BRIEF 1
Rewrite the stretch of the excerpt about Wolkstein's career from "Wolkstein was a" through "and The Bondsman.", putting "directing staff" in place of "directing team".
BRIEF 2
Please extend the excerpt about Wolkstein's career, picking up right after its final line.

EXTRACT PROVIDED

Wolkstein was a 2017-2018 Women at Sundance fellow, and her films have screened at a variety of festivals, including Cannes Film Festival, Outfest LGBT Film Festival,
Sundance Film Festival, and SXSW.

In 2018, Wolkstein began her work with Ava DuVernay's Queen Sugar, joining the directing team in Season 3, and becoming a directing producer for Season 5, in which she directed 5 episodes. In 2021, Wolkstein directed an episode of the American drama television series Y: The Last Man. Wolkstein has also directed episodes of Cloak & Dagger, Dare Me, and The Bondsman.

== Filmography ==
=== Short film ===

| Year | Title | Director | Writer | Producer | Editor | Ref(s) |
|---|---|---|---|---|---|---|
| 2005 | Coney Island Catch | Yes | Yes | Yes | Yes |  |
| 2007 | Dandelion Fall | Yes | Yes | No | No |  |
| 2007 | Love Crimes | Yes | Yes | Yes | Yes |  |
| 2009 | Cigarette Candy | Yes | No | No | Yes |  |
| 2011 | The Strange Ones | Yes | Yes | No | Yes |  |
| 2013 | Social Butterfly | Yes | Yes | No | Yes |  |
| 2014 | Jonathan’s Chest | No | No | Yes | Yes |  |
| 2016 | Beemus, It’ll End in Tears in collective: unconscious | Yes | Yes | No | Yes |  |

===Feature film===

| Year | Title | Director | Writer | Editor | Ref. |
|---|---|---|---|---|---|
| 2017 | The Strange Ones | Yes | Yes | Yes |  |

===Television===

| Year | Title | Episode | Role | Ref(s) |
|---|---|---|---|---|
| 2018 | Queen Sugar | Season 3, Episode 3: Your Distant Destiny | Director |  |
| 2019 | Cloak & Dagger | Season 2, Episode 6: B Sides | Director |  |
| 2020 | Dare Me | Season 1, Episode 3: Surrender at Discretion | Director |  |
| 2021 | Queen Sugar | Season 5, All episodes | Producer |  |
| 2021 | Queen Sugar | Season 5, Episode 1: Late-February 2020 | Director |  |
| 2021 | Queen Sugar | Season 5, Episode 3: Late-April 2020 | Director |  |
| 2021 | Queen Sugar | Season 5, Episode 5: May 19, 2020 | Director |  |
| 2021 | Queen Sugar | Season 5, Episode 9: In Summer Time to Simply Be | Director |  |
| 2021 | Queen Sugar | Season 5, Episode 10: Onward | Director |  |
| 2021 | Y: The Last Man | Season 1, Episode 7: "My Mother Saw a Monkey" | Director |  |
| 2022 | A Friend of the Family | Season 1, Episode 9: "Revelation" | Director |  |
| 2023 | Dead Ringers | Season 1, Episode 4: "Four" | Director |  |
| 2023 | Dead Ringers | Season 1, Episode 6: "Six" | Co-Director |  |
| 2025 | The Bondsman | Season 1, Episode 5: "Slypharis" | Director |  |
| 2025 | The Bondsman | Season 1, Episode 6: "Revelations" | Director |  |
| 2026 | 56 Days | Season 1, Episode 5: "Chapter 5" | Director |  |
| 2026 | 56 Days | Season 1, Episode 6: "Chapter 6" | Director |  |
| 2026 | Ride or Die | Season 1, Episode 7: "The Geneva Convention" | Director |  |
| 2026 | The Walking Dead: Dead City | Season 3, Episode 6: "Genesis" | Director |  |

==Honors and awards==
- 2007 Lifetime Movie Network Student Filmmaker Award (We Three)

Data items
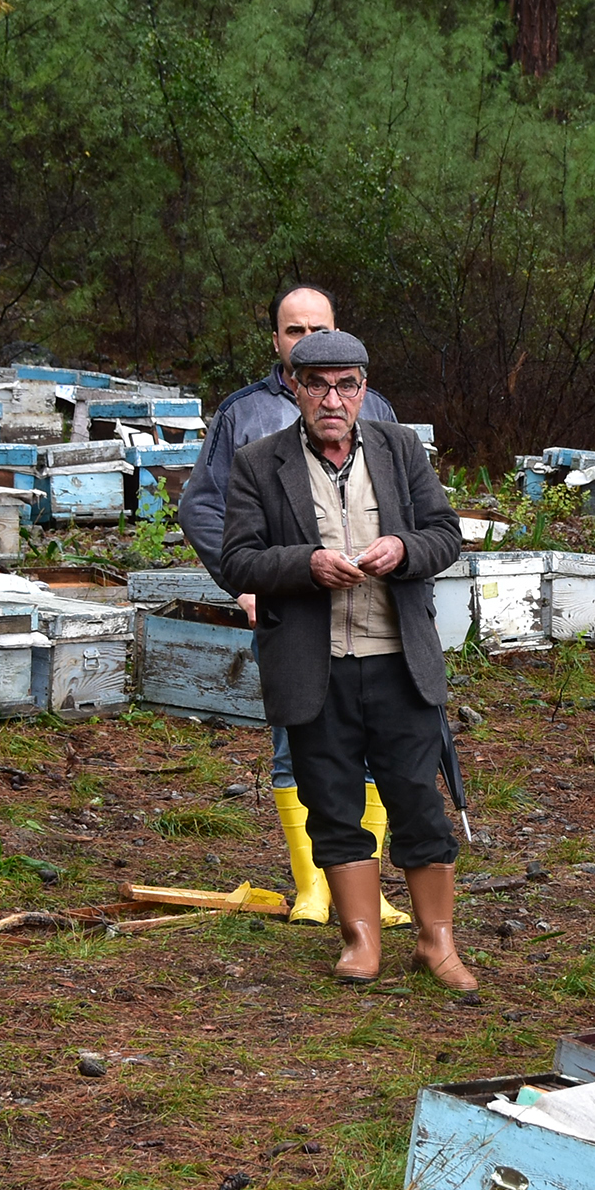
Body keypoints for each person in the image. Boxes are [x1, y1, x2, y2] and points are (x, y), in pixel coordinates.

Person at [215, 330, 475, 993]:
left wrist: (404, 549)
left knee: (418, 799)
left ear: (364, 389)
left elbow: (446, 533)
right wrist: (305, 565)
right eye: (317, 384)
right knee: (331, 803)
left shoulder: (399, 449)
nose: (332, 399)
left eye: (346, 385)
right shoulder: (256, 462)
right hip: (314, 665)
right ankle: (360, 941)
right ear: (294, 387)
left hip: (398, 662)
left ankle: (435, 943)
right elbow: (236, 560)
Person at [177, 284, 408, 929]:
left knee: (373, 745)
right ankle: (312, 885)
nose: (307, 340)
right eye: (294, 331)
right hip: (288, 609)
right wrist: (244, 582)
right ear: (276, 341)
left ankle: (368, 888)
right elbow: (202, 505)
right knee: (295, 740)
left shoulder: (376, 407)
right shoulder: (243, 414)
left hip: (371, 612)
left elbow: (407, 501)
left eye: (319, 328)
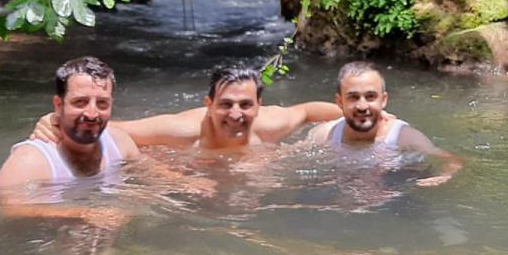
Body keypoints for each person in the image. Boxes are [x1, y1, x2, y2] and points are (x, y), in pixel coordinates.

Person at [31, 65, 343, 152]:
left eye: (246, 105)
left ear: (259, 106)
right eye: (225, 105)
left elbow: (308, 110)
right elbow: (112, 127)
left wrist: (355, 114)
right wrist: (54, 118)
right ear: (208, 105)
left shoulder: (271, 124)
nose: (236, 114)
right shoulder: (181, 130)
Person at [0, 56, 139, 228]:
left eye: (102, 103)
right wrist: (82, 214)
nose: (92, 113)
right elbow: (9, 209)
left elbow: (149, 174)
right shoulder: (30, 161)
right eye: (80, 102)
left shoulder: (120, 142)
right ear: (58, 105)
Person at [307, 61, 462, 187]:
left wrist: (443, 176)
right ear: (340, 101)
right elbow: (291, 154)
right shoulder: (324, 134)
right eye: (353, 97)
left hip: (392, 195)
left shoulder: (404, 137)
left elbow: (452, 159)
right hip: (344, 196)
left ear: (384, 100)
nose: (362, 106)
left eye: (370, 96)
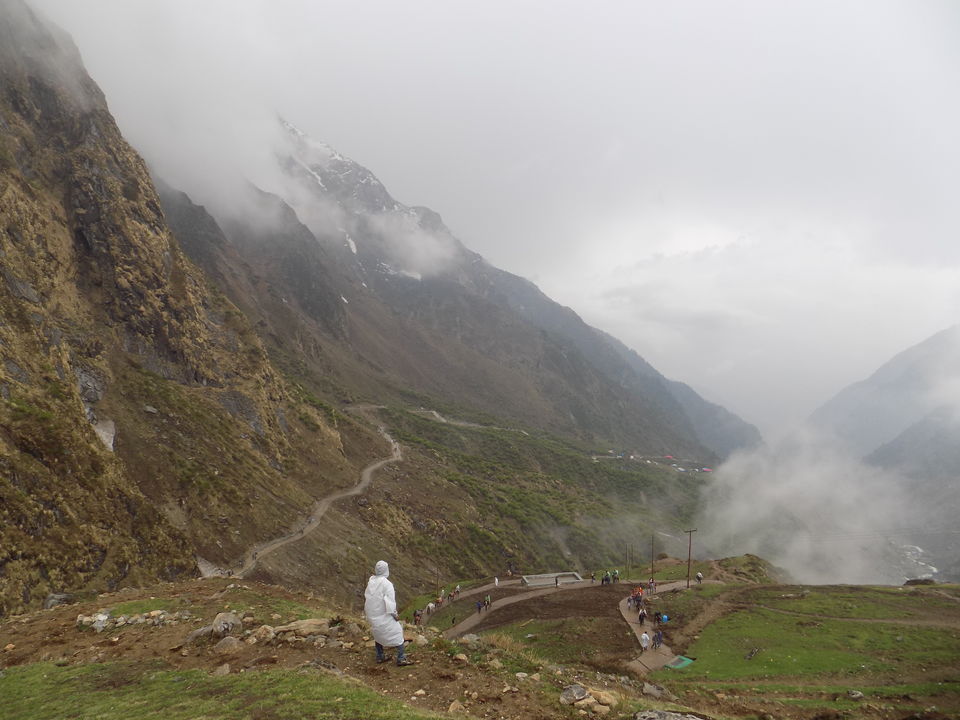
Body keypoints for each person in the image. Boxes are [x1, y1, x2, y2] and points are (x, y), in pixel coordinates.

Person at [364, 560, 412, 666]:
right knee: (398, 633)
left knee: (378, 634)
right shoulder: (387, 584)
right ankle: (401, 658)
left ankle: (380, 656)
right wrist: (395, 615)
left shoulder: (371, 581)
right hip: (384, 615)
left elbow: (368, 598)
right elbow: (390, 603)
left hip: (373, 616)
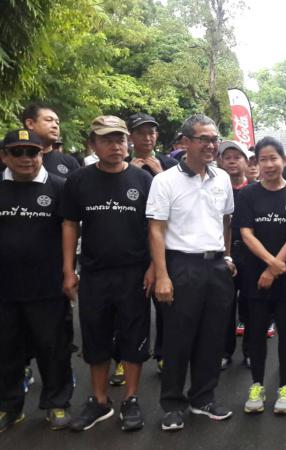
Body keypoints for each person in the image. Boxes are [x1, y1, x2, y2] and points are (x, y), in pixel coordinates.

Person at [62, 116, 154, 432]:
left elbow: (155, 227)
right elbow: (70, 224)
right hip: (94, 273)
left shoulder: (143, 180)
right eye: (107, 140)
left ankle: (131, 398)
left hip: (134, 273)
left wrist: (154, 267)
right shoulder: (78, 180)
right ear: (93, 144)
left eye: (120, 139)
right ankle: (100, 401)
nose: (115, 146)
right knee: (95, 336)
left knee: (134, 336)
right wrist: (68, 270)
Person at [147, 114, 236, 431]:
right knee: (178, 339)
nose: (211, 145)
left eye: (214, 139)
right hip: (181, 265)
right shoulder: (165, 181)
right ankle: (172, 404)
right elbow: (156, 229)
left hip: (216, 267)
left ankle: (203, 398)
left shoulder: (221, 178)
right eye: (204, 139)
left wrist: (227, 255)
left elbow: (226, 220)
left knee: (212, 337)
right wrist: (162, 275)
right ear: (186, 142)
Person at [0, 130, 74, 432]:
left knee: (53, 348)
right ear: (5, 156)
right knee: (6, 349)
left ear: (42, 154)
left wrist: (69, 273)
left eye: (32, 152)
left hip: (47, 287)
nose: (25, 159)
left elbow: (70, 233)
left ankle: (57, 403)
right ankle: (9, 406)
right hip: (4, 288)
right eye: (17, 152)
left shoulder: (59, 187)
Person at [234, 136, 286, 415]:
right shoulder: (248, 195)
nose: (269, 164)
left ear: (284, 160)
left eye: (274, 158)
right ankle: (257, 385)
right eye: (263, 159)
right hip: (255, 276)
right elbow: (246, 233)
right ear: (257, 163)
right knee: (256, 333)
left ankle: (285, 387)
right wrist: (271, 263)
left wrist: (275, 267)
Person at [124, 112, 179, 377]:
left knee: (166, 306)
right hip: (131, 244)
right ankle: (123, 357)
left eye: (152, 132)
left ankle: (165, 354)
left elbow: (182, 202)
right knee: (129, 309)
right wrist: (130, 173)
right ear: (130, 137)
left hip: (164, 243)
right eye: (141, 133)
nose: (147, 138)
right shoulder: (122, 165)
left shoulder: (170, 164)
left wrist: (160, 174)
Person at [218, 140, 254, 370]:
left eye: (237, 157)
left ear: (246, 161)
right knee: (224, 306)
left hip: (251, 255)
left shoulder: (256, 189)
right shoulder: (215, 189)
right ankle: (224, 351)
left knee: (251, 306)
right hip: (223, 255)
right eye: (227, 157)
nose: (232, 161)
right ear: (220, 161)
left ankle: (251, 351)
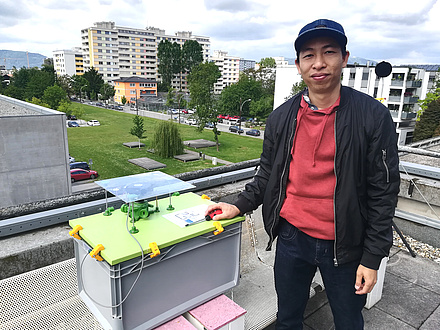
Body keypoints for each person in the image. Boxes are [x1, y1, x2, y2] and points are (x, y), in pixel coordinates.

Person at [206, 18, 400, 329]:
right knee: (288, 319)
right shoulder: (282, 117)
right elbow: (268, 173)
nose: (319, 63)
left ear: (344, 58)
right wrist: (239, 204)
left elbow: (384, 191)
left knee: (349, 321)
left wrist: (372, 257)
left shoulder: (372, 116)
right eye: (309, 55)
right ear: (298, 65)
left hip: (346, 243)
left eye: (329, 52)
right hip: (292, 237)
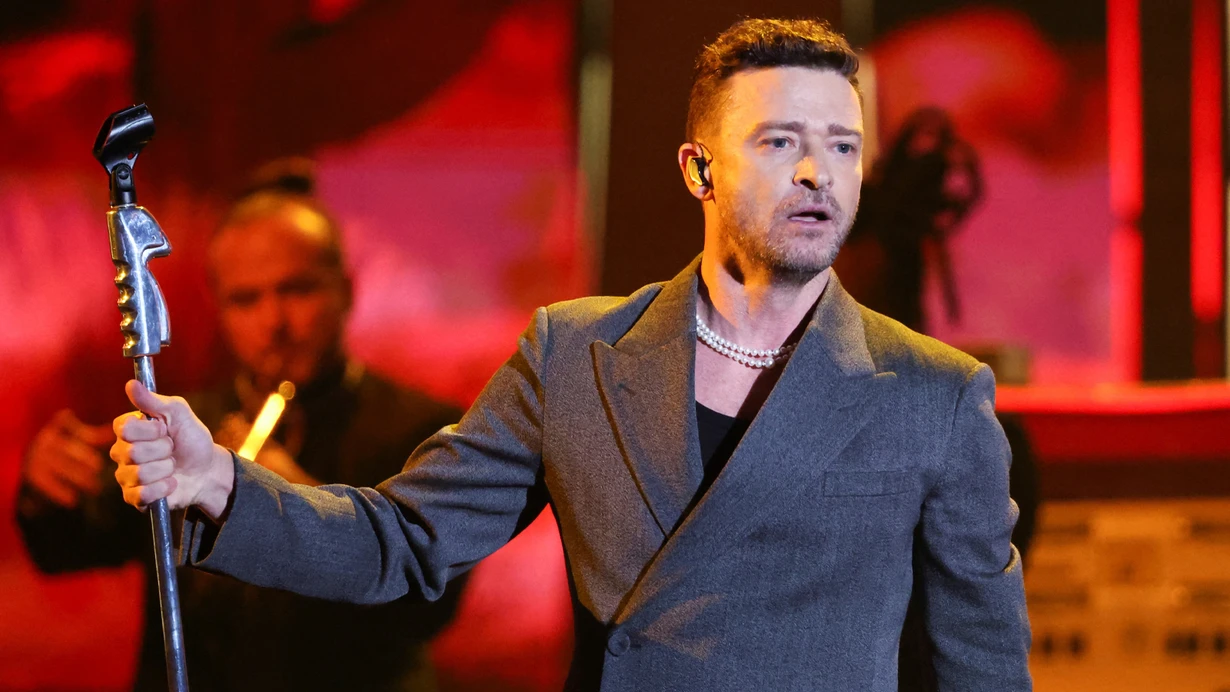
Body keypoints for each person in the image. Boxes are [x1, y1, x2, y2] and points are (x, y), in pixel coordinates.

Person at [111, 19, 1032, 691]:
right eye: (779, 141)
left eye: (843, 146)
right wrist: (221, 482)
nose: (815, 172)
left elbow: (982, 669)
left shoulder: (936, 397)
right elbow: (404, 541)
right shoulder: (577, 354)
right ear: (698, 169)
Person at [18, 160, 463, 691]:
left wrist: (295, 500)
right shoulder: (184, 421)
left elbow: (429, 607)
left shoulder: (425, 429)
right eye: (246, 299)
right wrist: (46, 486)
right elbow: (66, 547)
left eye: (297, 290)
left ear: (346, 290)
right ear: (220, 309)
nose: (274, 323)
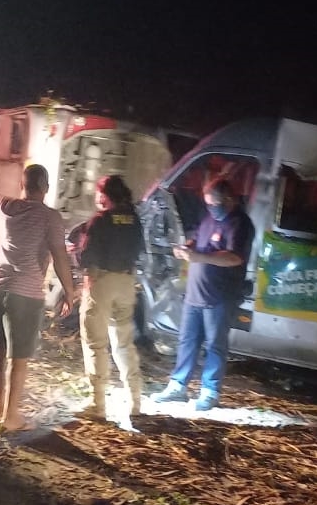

TASK OUTPUT 1
Wolkstein was a 2017-2018 Women at Sundance fellow, and her films have screened at a variety of festivals, including Cannes Film Festival, Outfest LGBT Film Festival,
Sundance Film Festival, and SXSW.

In 2018, Wolkstein began her work with Ava DuVernay's Queen Sugar, joining the directing staff in Season 3, and becoming a directing producer for Season 5, in which she directed 5 episodes. In 2021, Wolkstein directed an episode of the American drama television series Y: The Last Man. Wolkstein has also directed episodes of Cloak & Dagger, Dare Me, and The Bondsman.

TASK OUTPUT 2
- 2009 Palm Springs International Festival of Short Films, First place, Student Category, and Special mention (Cigarette Candy)
- 2010 Cleveland International Film Festival, Best Student Short Film (Cigarette Candy)
- 2010 SXSW Film Festival, Short Film Jury Award for Best Narrative Short (Cigarette Candy)
- 2017 - 2018 Sundance Institute, Women at Sundance Fellow
- Summer 2018, MacDowell Fellow
- 2019, Academy of Motion Picture Arts and Sciences, membership

==Personal life==
Wolkstein is married, and she and her wife have one daughter.